Wednesday, June 01, 2011

Elizabeth Warren: Why the "Big, Bad Banks" Are Very, Very Afraid--and Should Be

Houston Chronicle business columnist Loren Steffy posted an excellent analysis May 28th on why the "big, bad banks" have a bevy of reasons to be afraid of Elizabeth Warren, the Harvard lawyer, University of Houston graduate and former University of Texas law professor who is charged with setting up the Consumer Financial Protection Bureau (CPFB) established by Congress in the wake of the 2008 financial meltdown.

A decade before the financial crisis, Warren grasped--and warned in scholarly papers and books--that banks are willing to bankrupt their customers for short-term profit and that their short-sighted greed would lead to economic collapse.

Steffy notes: "In 2006, two years before the collapse of Lehman Brothers, she warned that banks' attitudes had shifted so dramatically in the past 80 years that the greatest threat to the economy wasn't customers making runs on banks, but banks making 'a run on the customers.'

"Ruining customers through excessive fees and gimmicks, driving them into foreclosure, default and bankruptcy, would lead to the same economic collapse that bank runs did during the Great Depression, she warned."

Steffy spent the rest of his column mocking the efforts of the banks' Republican lapdogs in the current Congress to badger and embarrass Warren into weakening the CPFB:

The big banks are tough.

They can handle Dodd-Frank. They can handle being labeled a "vampire squid" in the pages of Rolling Stone. They can even outlast the threat of criminal prosecutions for taking the global economy to the brink of collapse.

But what scares them the most is Elizabeth Warren, a Harvard law professor who has spent years learning their secrets.

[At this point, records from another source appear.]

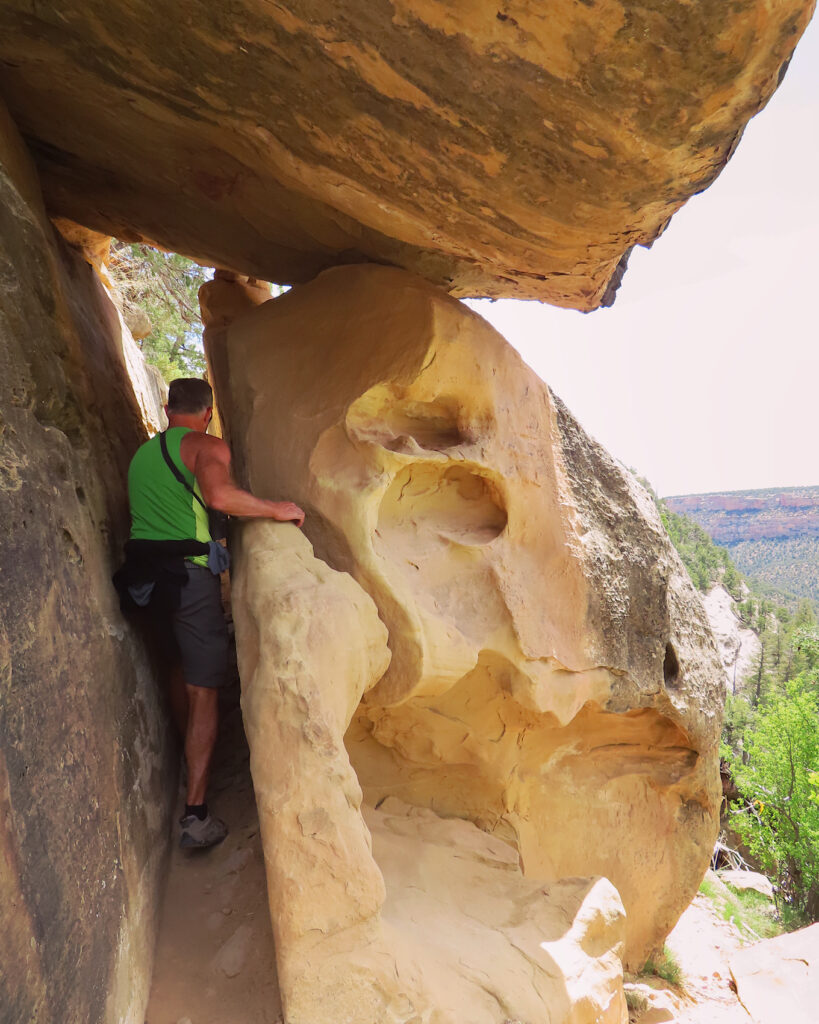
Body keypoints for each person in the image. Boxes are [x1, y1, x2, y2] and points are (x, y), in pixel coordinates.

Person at [123, 377, 304, 848]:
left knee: (179, 667)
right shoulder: (208, 446)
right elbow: (220, 498)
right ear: (207, 412)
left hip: (145, 581)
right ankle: (195, 814)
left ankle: (189, 755)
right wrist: (274, 508)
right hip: (188, 579)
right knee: (205, 688)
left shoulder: (144, 454)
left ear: (168, 410)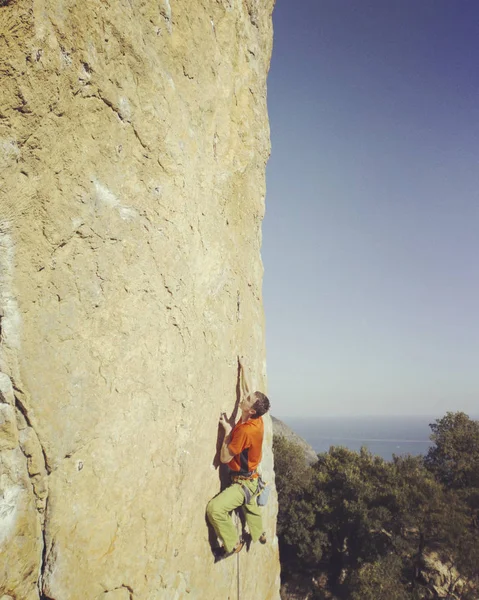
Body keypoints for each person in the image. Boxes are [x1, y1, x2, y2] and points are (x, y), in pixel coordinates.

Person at [206, 359, 271, 559]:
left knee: (215, 509)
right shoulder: (257, 417)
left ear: (250, 410)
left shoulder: (245, 431)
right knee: (250, 508)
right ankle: (259, 533)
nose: (244, 397)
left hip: (242, 483)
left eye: (248, 399)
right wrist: (242, 369)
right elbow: (248, 390)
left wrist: (227, 431)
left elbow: (225, 458)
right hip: (251, 479)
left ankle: (233, 544)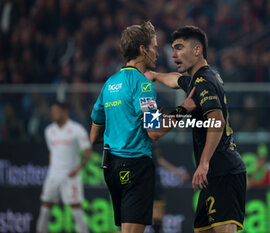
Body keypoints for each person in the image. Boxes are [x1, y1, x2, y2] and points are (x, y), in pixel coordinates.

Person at [89, 21, 195, 233]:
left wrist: (123, 133)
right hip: (135, 165)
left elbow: (94, 137)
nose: (157, 53)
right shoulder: (143, 84)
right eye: (154, 47)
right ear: (142, 50)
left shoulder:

Last week, the banks' representatives in Congress grilled Warren over the Consumer Financial Protection Bureau, a panel created in response to the financial crisis that might just give consumers a fighting chance against banks' exorbitant fees, debt spiral schemes and outright fraudulent lending practices.

Warren is a veteran of contentious congressional hearings, most recently ones she conducted as head of the oversight panel for the federal bank bailout. During those sessions, she squared off with Treasury Secretary Timothy Geithner over the government's handling of bailout funds and its claims that banks' balance sheets are sound.

So last week, when Warren didn't crumble under his badgering, Rep. Patrick McHenry, a Republican from Bank of America's home state of North Carolina, decided to try to humiliate her. Knowing she had scheduling conflicts that had already been discussed with committee staffers, he tried to delay the hearing and when she protested, he basically called her a liar.

The lack of decorum speaks to the desperation that the big banks feel over Warren and the CFPB, an agency that she is helping to establish and that would have broad powers to act on consumers' behalf.

In other words, the banks fear Warren because she knows their games and she has the data to expose them, and the prospect of Warren running the CFPB has fostered a growing desperation in the industry.

Last week, bereft of other arguments, the congressman from Bank of America resorted to name calling.

Elizabeth Warren isn't a liar. She's one of the few people in Washington with the courage to tell the truth.